Okay, great. We’ve got it like this, but why do
we want it in this form? We want it in this form so we can
set up a matrix equation. And when we do, what we get is the
matrix five, two, negative three, negative three, negative one, negative two, five,
two, negative one multiplied by the matrix for our variables, which is 𝑥, 𝑦,
𝑧. Then this is equal to our answer
matrix negative five, negative one, three. Okay, great. But how does this help us meet our
objective, which is to solve the system of equations using determinants? Well, what we’re gonna do is use
Cramer’s rule. And what Cramer’s rule tells us is
that we can find the variables or solutions to our system of equations using, for
example, 𝑥 is equal to, then we’ve got the determinant of the matrix Δ sub 𝑥 over
the determinant of the matrix Δ. And then this pattern continues for
𝑦 and 𝑧.

Okay, to use this then, what we
need to do is work out our determinants. The first determinant we’re gonna
work out is the determinant of Δ, which is gonna be our coefficient matrix. So what we’re gonna do is find out
the determinant of the matrix five, two, negative three, negative three, negative
one, negative two, five, two, negative one. So this is gonna be equal to five
multiplied by the determinant of the submatrix negative one, negative two, two,
negative one minus two multiplied by the submatrix negative three, negative two,
five, negative one minus three multiplied by the submatrix negative three, negative
one, five, two, remembering that when we find the determinants, the coefficients go
positive, negative, positive. And to find our submatrices, we
delete the column and row that our coefficient is in.
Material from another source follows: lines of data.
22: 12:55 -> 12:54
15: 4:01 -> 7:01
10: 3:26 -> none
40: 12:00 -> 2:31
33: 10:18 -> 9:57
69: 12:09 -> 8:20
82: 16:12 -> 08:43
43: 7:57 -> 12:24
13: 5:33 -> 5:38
Okay, great. So now, we calculate this. And then remembering that when we
work out determinants of two-by-two matrices, what we do is cross multiply and then
subtract, we’re gonna get five multiplied by one plus four minus two multiplied by
three plus 10 minus three multiplied by negative six plus five which is equal to
two. So this is great cause it also
tells us that the matrix is nonsingular. So therefore, we know that there is
not gonna be an infinite number of solutions. And that’s because if there was,
then the determinant would be equal to zero. So now, what we’re gonna do is
clear a space and work out the other determinants we need to find.

So next, what we want to do is find
the determinant of Δ sub 𝑥. And the way we do that is by
substituting in the answer matrix values for the coefficient of 𝑥-value, so the
first column in our matrix. So now what we’re gonna want to do
is find the determinant of this matrix. And to do that, what we’re gonna do
is to use the same methods as we used for the previous determinant, which is gonna
give us a determinant value of negative 42. And you can see the working
there. Okay, great. So once again, we’re gonna clear a
bit of space and look at our next determinant.

So now what we’re gonna find is the
determinant of the matrix Δ sub 𝑦. And this is gonna be where we
substitute in our answer matrix for the 𝑦-coefficients in the matrix. So then once again, using the same
method to find the determinant, we’re gonna have a determinant of 112. And again, the working is shown
here. So once again, what we’re gonna do
is clear a space for the final determinant. So for the final one, it’s gonna be
the determinant of the matrix Δ sub 𝑧. So then once again, we go through
the same method to find the determinant of our three-by-three matrix. And what it gives us is a value of
eight.

So now what we have are all the
determinants we need to use Cramer’s rule to find out our variables 𝑥, 𝑦, and
𝑧. So, first of all, we’re gonna start
with 𝑥, which is gonna be equal to negative 42 over two. And we get that because it’s the
determinant of Δ sub 𝑥 over the determinant of Δ. So this is gonna give us a value of
𝑥 equals negative 21. And then for 𝑦, we’re gonna have
112 over two which is gonna give us a 𝑦-value of 56. And then finally, we’re gonna get
𝑧 is equal to eight over two, and this is gonna give us 𝑧 is equal four. So therefore, we can say the
solutions to our systems of equation are 𝑥 equals negative 21, 𝑦 equals 56, and 𝑧
equals four.